### READING TEXT
These two little boys in the photo? They’re my sons.
The older one, Aaron, is seven.
He came into our lives as a foster baby—born too early, exposed to substances, tiny and fragile.
But from the moment I held him, I knew.
This wasn’t just temporary care.
This was forever.
We brought him home from the hospital and later adopted him, along with his sister. We still stay connected to their birth mother through an open adoption. Because we believe in honoring every part of a child’s story—including where they came from.
The younger one, sitting beside Aaron, is Solomon.
He’s three years old and a miracle in every way.
We brought him home from a hospital in Florida, knowing that his life would look different from most. He was born with a rare brain condition called Schizencephaly—he has only about half of his brain. He can’t talk or walk. He eats through a feeding tube. He battles seizures. His doctors said his life would be short.
But oh, what a life it is.

### EXERCISE AIM
Render the sentence "He’s three years old and a miracle in every way." from the reading about the two sons into Spanish.

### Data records
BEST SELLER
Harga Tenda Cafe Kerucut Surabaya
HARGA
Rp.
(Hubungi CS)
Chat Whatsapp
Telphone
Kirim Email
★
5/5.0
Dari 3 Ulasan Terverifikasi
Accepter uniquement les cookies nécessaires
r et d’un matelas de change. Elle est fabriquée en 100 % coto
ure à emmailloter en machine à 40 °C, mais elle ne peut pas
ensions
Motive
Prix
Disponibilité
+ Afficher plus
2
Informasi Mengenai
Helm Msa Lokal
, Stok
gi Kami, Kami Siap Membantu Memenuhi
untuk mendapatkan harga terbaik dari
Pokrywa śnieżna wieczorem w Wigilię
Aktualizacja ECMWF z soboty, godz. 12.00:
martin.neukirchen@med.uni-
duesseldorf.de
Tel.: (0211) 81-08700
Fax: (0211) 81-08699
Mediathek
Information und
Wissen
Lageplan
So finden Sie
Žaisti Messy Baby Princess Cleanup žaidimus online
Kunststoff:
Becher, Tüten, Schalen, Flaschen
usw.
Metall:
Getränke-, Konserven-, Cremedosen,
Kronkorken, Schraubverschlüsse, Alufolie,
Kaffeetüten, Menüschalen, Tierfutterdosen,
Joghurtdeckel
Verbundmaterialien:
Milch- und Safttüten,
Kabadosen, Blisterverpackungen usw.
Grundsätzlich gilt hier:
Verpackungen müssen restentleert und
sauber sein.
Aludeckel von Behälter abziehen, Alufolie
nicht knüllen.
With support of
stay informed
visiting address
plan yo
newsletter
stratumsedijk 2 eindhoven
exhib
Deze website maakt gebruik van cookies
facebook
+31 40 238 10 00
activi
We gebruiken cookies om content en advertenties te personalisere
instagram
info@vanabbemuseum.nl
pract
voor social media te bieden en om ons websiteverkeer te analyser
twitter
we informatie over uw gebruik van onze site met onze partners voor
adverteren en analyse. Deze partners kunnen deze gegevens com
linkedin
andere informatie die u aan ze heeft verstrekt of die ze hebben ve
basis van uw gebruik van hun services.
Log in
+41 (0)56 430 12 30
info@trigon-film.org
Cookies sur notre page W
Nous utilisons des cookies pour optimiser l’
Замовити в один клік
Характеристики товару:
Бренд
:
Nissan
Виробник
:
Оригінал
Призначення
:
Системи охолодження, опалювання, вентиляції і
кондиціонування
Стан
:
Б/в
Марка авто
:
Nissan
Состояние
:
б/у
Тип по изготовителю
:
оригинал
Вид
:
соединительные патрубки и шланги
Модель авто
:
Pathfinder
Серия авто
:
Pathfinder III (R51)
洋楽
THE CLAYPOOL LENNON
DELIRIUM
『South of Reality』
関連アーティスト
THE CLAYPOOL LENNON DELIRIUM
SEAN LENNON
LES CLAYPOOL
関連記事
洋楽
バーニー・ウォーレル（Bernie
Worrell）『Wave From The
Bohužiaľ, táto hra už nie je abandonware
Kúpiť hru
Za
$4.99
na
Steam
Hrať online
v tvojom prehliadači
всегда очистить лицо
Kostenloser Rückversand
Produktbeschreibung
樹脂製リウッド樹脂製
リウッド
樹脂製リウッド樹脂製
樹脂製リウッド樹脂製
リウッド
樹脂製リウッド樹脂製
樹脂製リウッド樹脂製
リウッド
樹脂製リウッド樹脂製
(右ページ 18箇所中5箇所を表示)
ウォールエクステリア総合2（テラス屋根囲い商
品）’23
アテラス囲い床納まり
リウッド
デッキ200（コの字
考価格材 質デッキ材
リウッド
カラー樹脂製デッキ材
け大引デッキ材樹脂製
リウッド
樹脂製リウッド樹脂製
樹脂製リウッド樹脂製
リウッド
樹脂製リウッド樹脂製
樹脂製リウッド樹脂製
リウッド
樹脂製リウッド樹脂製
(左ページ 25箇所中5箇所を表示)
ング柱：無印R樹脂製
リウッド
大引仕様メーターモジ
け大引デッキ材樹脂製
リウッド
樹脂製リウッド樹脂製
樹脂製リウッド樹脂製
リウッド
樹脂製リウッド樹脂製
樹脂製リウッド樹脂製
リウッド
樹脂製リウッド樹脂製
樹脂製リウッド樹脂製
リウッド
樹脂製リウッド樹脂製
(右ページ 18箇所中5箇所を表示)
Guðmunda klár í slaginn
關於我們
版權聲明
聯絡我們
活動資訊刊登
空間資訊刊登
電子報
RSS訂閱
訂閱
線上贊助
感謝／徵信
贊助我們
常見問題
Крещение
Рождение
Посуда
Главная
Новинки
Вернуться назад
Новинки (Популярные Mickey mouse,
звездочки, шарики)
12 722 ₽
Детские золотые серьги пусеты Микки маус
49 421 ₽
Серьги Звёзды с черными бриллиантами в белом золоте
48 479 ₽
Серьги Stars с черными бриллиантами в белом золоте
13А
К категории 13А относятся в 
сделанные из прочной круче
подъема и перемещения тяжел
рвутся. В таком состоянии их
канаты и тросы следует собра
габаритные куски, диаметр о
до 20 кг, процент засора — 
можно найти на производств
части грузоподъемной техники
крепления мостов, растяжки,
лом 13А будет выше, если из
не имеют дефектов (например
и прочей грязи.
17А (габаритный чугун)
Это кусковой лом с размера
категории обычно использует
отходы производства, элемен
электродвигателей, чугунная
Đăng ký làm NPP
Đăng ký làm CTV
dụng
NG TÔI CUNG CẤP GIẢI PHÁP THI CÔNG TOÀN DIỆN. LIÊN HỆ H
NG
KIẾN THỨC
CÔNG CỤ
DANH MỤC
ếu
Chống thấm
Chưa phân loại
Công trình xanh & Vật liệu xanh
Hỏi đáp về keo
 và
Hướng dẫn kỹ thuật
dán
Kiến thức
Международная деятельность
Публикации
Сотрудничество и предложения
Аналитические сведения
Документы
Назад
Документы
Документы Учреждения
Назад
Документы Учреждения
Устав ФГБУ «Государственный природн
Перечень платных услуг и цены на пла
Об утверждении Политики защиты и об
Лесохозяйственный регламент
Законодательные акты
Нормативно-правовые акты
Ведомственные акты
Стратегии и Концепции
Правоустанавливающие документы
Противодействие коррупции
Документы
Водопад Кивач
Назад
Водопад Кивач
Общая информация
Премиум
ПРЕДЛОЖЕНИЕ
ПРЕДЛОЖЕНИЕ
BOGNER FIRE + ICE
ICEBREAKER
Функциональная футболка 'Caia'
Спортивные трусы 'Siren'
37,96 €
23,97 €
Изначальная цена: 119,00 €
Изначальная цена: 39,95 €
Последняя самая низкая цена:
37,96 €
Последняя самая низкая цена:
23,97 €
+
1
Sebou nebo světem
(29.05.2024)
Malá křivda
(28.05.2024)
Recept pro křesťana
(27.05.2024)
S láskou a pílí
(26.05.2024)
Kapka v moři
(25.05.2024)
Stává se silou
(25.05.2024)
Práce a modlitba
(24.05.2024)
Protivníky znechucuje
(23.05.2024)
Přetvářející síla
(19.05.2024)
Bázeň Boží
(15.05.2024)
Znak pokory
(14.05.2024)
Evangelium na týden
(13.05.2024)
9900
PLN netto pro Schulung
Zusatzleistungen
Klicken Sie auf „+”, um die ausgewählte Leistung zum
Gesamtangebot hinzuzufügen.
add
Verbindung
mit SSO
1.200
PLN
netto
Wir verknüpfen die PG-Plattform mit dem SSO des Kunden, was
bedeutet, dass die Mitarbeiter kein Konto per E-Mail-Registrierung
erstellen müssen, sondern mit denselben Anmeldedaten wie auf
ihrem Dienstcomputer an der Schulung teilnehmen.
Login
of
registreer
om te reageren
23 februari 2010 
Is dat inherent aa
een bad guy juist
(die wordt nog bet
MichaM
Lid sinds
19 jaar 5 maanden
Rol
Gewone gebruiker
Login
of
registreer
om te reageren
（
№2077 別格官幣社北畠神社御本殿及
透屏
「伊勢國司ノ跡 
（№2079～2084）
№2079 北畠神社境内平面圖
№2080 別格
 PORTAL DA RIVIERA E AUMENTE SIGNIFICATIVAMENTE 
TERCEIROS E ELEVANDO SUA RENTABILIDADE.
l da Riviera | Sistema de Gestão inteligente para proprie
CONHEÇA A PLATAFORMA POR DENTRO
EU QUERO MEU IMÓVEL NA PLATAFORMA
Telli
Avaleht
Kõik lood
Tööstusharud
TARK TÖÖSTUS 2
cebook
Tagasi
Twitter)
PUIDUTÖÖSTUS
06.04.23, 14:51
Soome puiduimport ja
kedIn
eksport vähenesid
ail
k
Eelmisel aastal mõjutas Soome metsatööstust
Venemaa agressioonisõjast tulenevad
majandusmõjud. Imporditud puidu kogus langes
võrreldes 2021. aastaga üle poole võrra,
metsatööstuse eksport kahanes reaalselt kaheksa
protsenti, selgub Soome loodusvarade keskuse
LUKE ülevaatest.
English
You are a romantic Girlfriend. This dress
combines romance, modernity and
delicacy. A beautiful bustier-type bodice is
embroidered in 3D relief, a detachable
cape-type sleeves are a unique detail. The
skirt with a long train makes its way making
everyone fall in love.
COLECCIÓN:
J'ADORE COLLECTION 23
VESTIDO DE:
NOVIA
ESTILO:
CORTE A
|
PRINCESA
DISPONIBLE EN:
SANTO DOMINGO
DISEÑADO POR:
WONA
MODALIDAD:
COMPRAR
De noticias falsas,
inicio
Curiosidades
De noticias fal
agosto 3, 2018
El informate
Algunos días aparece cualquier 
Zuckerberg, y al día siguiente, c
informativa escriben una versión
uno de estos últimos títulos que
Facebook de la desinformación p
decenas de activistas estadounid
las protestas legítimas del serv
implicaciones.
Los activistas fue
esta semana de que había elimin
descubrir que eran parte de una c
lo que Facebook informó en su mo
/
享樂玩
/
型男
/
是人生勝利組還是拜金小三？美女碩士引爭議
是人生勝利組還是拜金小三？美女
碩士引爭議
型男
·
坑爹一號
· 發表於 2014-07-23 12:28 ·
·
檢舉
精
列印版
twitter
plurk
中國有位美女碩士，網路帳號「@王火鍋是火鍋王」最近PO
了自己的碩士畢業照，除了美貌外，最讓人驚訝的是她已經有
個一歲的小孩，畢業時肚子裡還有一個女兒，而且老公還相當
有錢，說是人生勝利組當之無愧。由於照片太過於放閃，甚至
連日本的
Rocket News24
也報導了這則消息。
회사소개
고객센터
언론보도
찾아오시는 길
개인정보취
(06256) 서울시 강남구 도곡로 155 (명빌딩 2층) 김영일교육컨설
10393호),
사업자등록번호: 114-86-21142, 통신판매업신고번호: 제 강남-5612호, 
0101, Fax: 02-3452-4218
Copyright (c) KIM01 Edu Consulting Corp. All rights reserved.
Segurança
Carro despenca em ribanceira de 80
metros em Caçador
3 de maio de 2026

### RESPONSE FOR THIS EXERCISE
Tiene tres años y es un milagro en todos los sentidos.